▶ **YOUR INSTRUCTIONS**: Verbatim copy, images excluded: write out each record shown below.

[Saved entries]
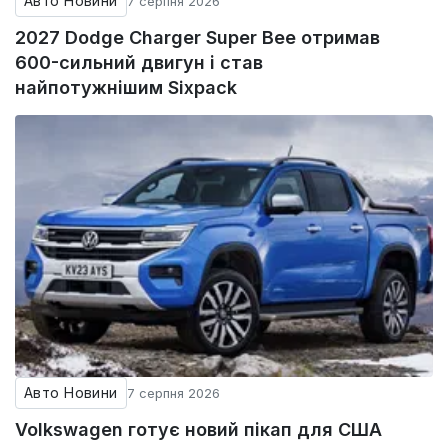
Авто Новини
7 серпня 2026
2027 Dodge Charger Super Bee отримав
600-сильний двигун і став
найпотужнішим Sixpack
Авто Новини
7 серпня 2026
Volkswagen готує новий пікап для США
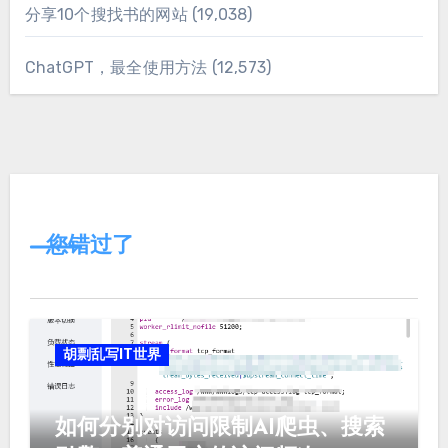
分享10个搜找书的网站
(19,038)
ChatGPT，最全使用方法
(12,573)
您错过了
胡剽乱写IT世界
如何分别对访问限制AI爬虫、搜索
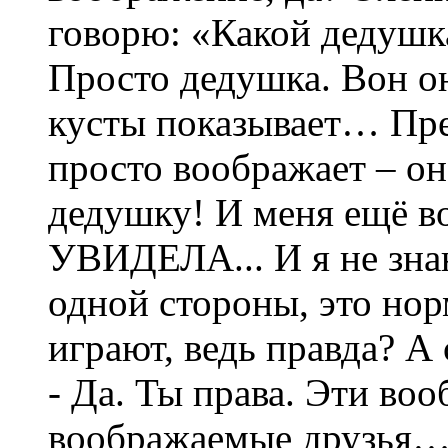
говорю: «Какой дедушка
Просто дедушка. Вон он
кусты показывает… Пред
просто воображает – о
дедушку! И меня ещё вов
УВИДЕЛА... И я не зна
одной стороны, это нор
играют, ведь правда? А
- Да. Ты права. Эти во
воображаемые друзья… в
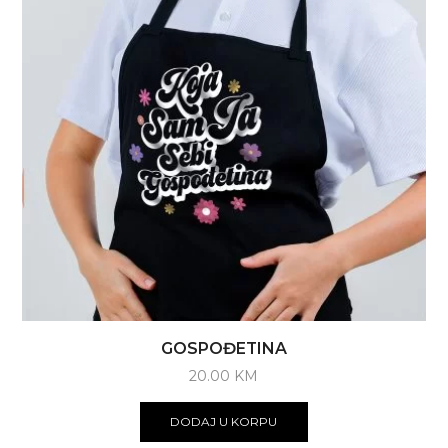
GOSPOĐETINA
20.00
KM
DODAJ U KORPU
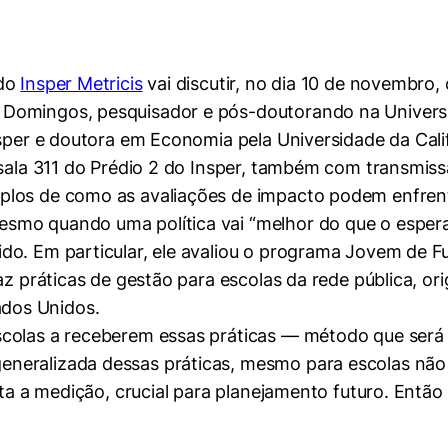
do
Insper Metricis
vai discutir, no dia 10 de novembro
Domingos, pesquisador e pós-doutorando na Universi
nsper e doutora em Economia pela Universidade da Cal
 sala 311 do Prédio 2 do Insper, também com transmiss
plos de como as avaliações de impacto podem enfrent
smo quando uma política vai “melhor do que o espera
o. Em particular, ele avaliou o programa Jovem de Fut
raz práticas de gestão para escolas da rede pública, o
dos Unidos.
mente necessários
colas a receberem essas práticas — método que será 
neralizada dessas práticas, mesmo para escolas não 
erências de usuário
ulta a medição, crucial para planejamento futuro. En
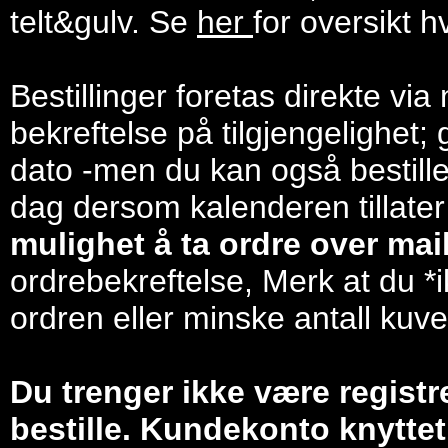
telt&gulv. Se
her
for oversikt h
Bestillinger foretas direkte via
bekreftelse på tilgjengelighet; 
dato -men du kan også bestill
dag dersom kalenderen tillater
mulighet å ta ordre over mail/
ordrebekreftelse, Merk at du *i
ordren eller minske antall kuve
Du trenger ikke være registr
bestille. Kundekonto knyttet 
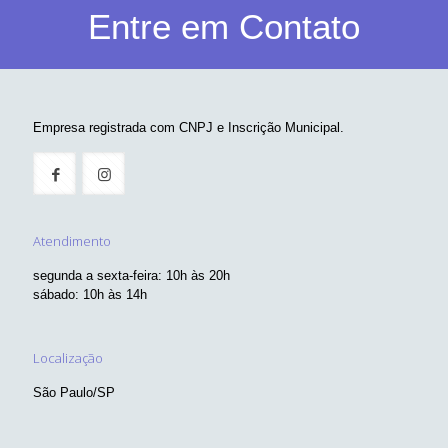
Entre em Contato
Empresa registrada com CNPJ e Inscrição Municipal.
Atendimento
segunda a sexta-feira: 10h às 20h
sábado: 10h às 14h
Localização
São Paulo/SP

▶ **REPLY TO THE EXERCISE**:
Авто Новини
7 серпня 2026
2027 Dodge Charger Super Bee отримав
600-сильний двигун і став
найпотужнішим Sixpack
Авто Новини
7 серпня 2026
Volkswagen готує новий пікап для США
分享10个搜找书的网站
(19,038)
ChatGPT，最全使用方法
(12,573)
您错过了
胡剽乱写IT世界
如何分别对访问限制AI爬虫、搜索
говорю: «Какой дедушка
Просто дедушка. Вон он
кусты показывает… Пред
просто воображает – о
дедушку! И меня ещё вов
УВИДЕЛА... И я не зна
одной стороны, это нор
играют, ведь правда? А
- Да. Ты права. Эти во
воображаемые друзья… в
GOSPOĐETINA
20.00
KM
DODAJ U KORPU
do
Insper Metricis
vai discutir, no dia 10 de novembro
Domingos, pesquisador e pós-doutorando na Universi
nsper e doutora em Economia pela Universidade da Cal
 sala 311 do Prédio 2 do Insper, também com transmiss
plos de como as avaliações de impacto podem enfrent
smo quando uma política vai “melhor do que o espera
o. Em particular, ele avaliou o programa Jovem de Fut
raz práticas de gestão para escolas da rede pública, o
dos Unidos.
mente necessários
colas a receberem essas práticas — método que será 
neralizada dessas práticas, mesmo para escolas não 
erências de usuário
ulta a medição, crucial para planejamento futuro. En
telt&gulv. Se
her
for oversikt h
Bestillinger foretas direkte via
bekreftelse på tilgjengelighet; 
dato -men du kan også bestill
dag dersom kalenderen tillater
mulighet å ta ordre over mail/
ordrebekreftelse, Merk at du *i
ordren eller minske antall kuve
Du trenger ikke være registr
bestille. Kundekonto knyttet 
Entre em Contato
Empresa registrada com CNPJ e Inscrição Municipal.
Atendimento
segunda a sexta-feira: 10h às 20h
sábado: 10h às 14h
Localização
São Paulo/SP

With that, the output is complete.